++++ Extracted data
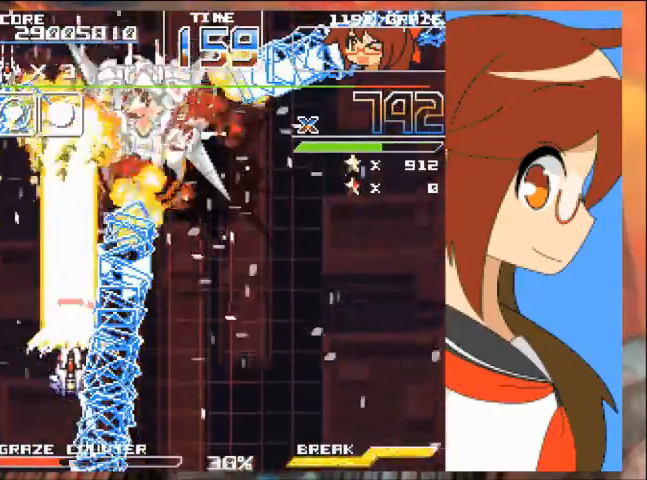
{"buttons": ["A"], "left_stick": "center", "events": []}
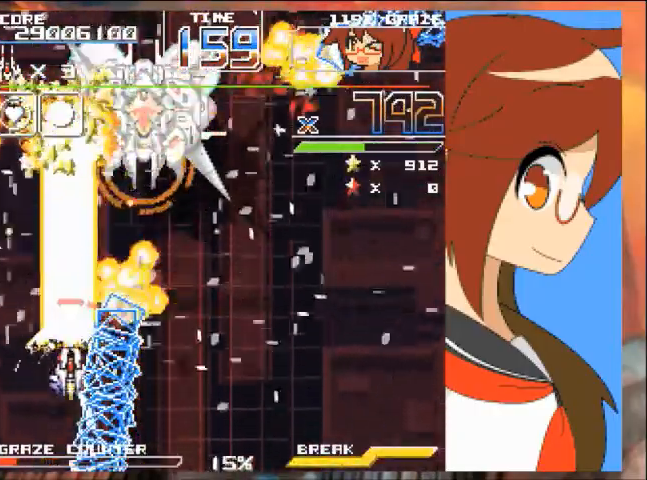
{"buttons": ["A"], "left_stick": "center", "events": []}
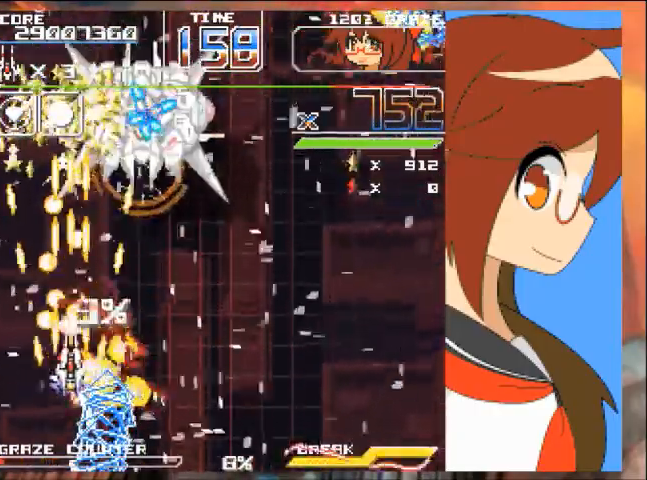
{"buttons": ["A", "DPAD_RIGHT"], "left_stick": "right", "events": [[233, "DPAD_UP", "down"], [233, "left_stick", "up"], [500, "DPAD_RIGHT", "down"], [500, "DPAD_UP", "up"], [500, "left_stick", "right"]]}
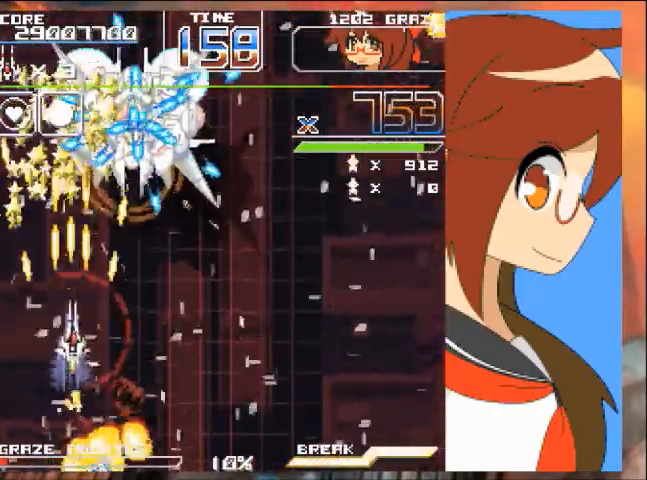
{"buttons": ["A"], "left_stick": "center", "events": [[167, "A", "up"], [401, "DPAD_RIGHT", "up"], [401, "left_stick", "center"], [501, "A", "down"]]}
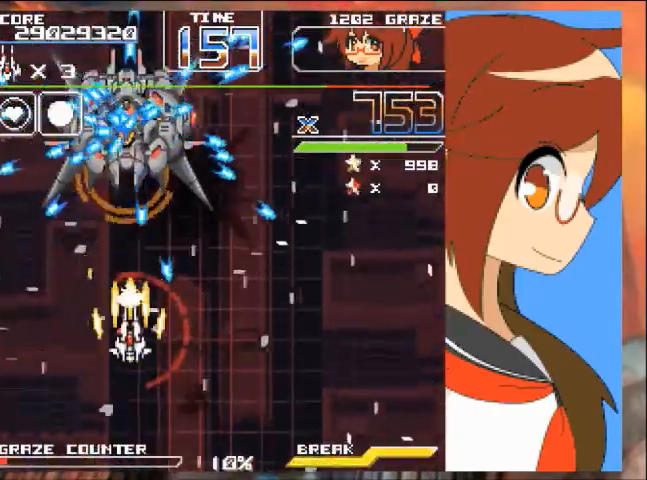
{"buttons": ["A"], "left_stick": "center", "events": [[33, "DPAD_DOWN", "down"], [33, "left_stick", "down"], [333, "DPAD_DOWN", "up"], [333, "left_stick", "center"]]}
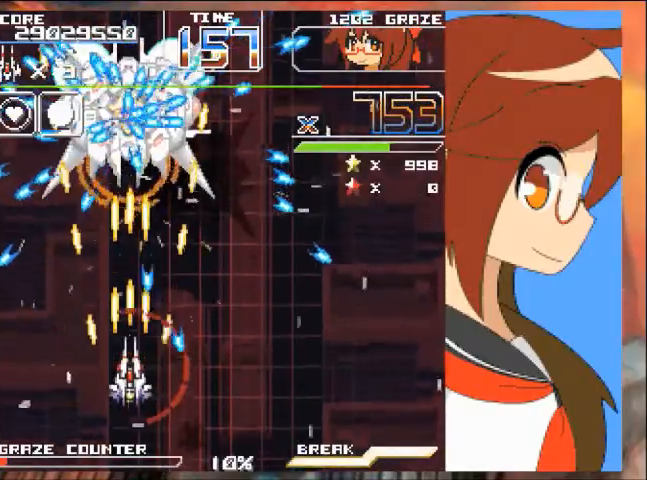
{"buttons": ["A"], "left_stick": "center", "events": [[300, "DPAD_DOWN", "down"], [300, "left_stick", "down"], [434, "DPAD_DOWN", "up"], [434, "DPAD_LEFT", "down"], [467, "DPAD_LEFT", "up"], [467, "left_stick", "center"]]}
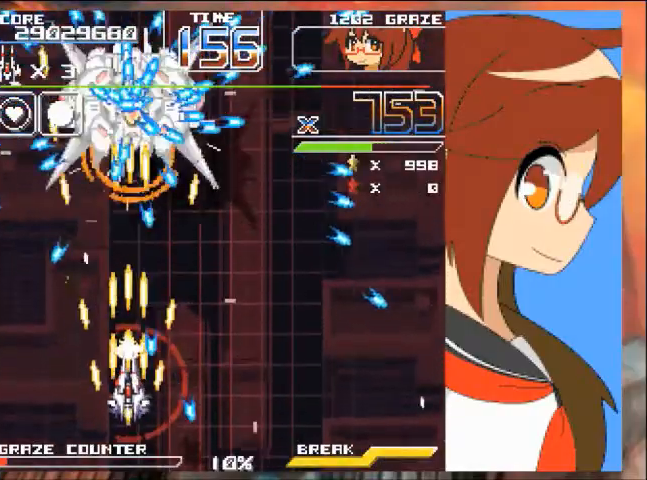
{"buttons": ["A"], "left_stick": "center", "events": []}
++++++++
**Task objective**
Could you return each entry word for word, with the images omitted?

**Solution**
{"buttons": ["A"], "left_stick": "center", "events": []}
{"buttons": ["A"], "left_stick": "center", "events": []}
{"buttons": ["A", "DPAD_RIGHT"], "left_stick": "right", "events": [[233, "DPAD_UP", "down"], [233, "left_stick", "up"], [500, "DPAD_RIGHT", "down"], [500, "DPAD_UP", "up"], [500, "left_stick", "right"]]}
{"buttons": ["A"], "left_stick": "center", "events": [[167, "A", "up"], [401, "DPAD_RIGHT", "up"], [401, "left_stick", "center"], [501, "A", "down"]]}
{"buttons": ["A"], "left_stick": "center", "events": [[33, "DPAD_DOWN", "down"], [33, "left_stick", "down"], [333, "DPAD_DOWN", "up"], [333, "left_stick", "center"]]}
{"buttons": ["A"], "left_stick": "center", "events": [[300, "DPAD_DOWN", "down"], [300, "left_stick", "down"], [434, "DPAD_DOWN", "up"], [434, "DPAD_LEFT", "down"], [467, "DPAD_LEFT", "up"], [467, "left_stick", "center"]]}
{"buttons": ["A"], "left_stick": "center", "events": []}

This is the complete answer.